Longevity City
David Murphy
Five Star, August 2005, $25.95, 298 pages, ISBN: 1594143528
reviewed by Harriet Klausner

Due to widespread infertility, the drug women who can bear children take Geminizon. By the twentieth-second century, one twin is allowed to live a natural life while the fetus of the other is stored in a womb bank. When the living twin reaches a designated age, the other fetus is activated and allowed to reach the age of fifteen. At that time the longer living sibling is killed and the memories is placed within the younger twin.

The Association forms to fight against this state sponsored genocide. Meanwhile world dictator Ronald Carver, whose father invented Geminizon, is into his second lifetime more repressive than ever. When a cell of the Association is wiped out except for Lee, the fifteen-year-old twin becomes determined to destroy the world order. His twin Max, a gynecologist, knows nothing about him but questions his placed in society. His lover knows what a vile man Carver is but feels helpless to do anything about it. As the Association gains recruits, Max, Mandy and Lee prepare for the forthcoming war.

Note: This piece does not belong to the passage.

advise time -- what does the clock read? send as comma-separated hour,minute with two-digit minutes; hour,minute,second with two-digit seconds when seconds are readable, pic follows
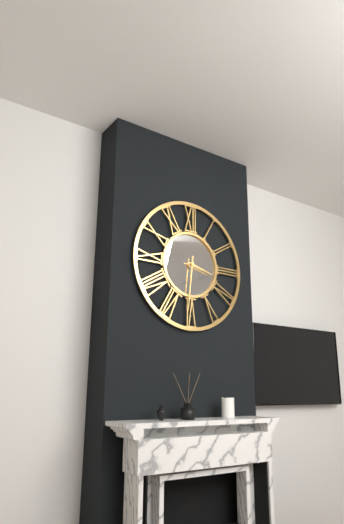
3,31
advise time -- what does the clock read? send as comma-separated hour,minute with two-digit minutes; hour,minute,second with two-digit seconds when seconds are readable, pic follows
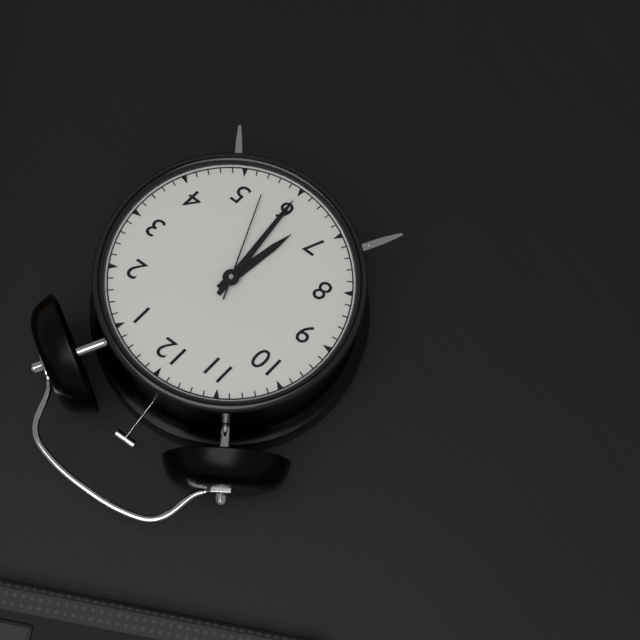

David Murphy paints a bleak foreboding twentieth second century landscape; a place where the first generation of adult twins don't care that they are killing a life so they can have a second one of their own. That premise seems improbable given the anti-abortion sentiment of today at least in America yet feasible with the state of health care. This is a thought-provoking novel that makes readers evaluate issues that they might deal with in the foreseeable future. The point of view rotates between the four main characters, giving readers n intimate look at the viewpoints and state of mind of the principals without slowing down the dark plot.